HS_SERV is described in the RFCs, although the description has some outdated details. An HS_SERV value's data is intended to be a handle, the handle record for which has HS_SITE values. Thus it describes a handle service. When an HS_SERV value is in a prefix handle record, the service described by the HS_SERV value can be used to access handles under that prefix. In particular, HS_SERV values in the 0.NA/0.NA record can be used to access prefix handles; thus, the sites indirectly listed via those HS_SERV values are part of the GHR.
What has changed since the publication of the RFCs is (1) a prefix handle can have more than one HS_SERV value, or a mix of HS_SITE and HS_SERV values; and (2) the GHR's servers can also be described by HS_SERV values on 0.NA/0.NA.

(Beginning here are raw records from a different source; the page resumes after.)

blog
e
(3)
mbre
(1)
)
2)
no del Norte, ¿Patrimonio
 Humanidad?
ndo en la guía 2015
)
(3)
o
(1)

Organizationally, each MPA which administers global handle servers has its own HS_SERV value on 0.NA/0.NA. A selection of HS_SITE values remain on the record as well, to enable use by legacy clients which do not understand HS_SERV values on 0.NA/0.NA.
Robert
Hi Robert,
in the file:bootstrap_handles, has the follow information, eg:
{
"index": 20,
"type": "HS_SERV",
"data": {
"format": "string",
"value": "0.GHR/20"
},
"ttl": 86400,
"timestamp": "2015-12-09T17:49:42Z"
},
There is no definition in the rfc3651/rfc3652, what use is it?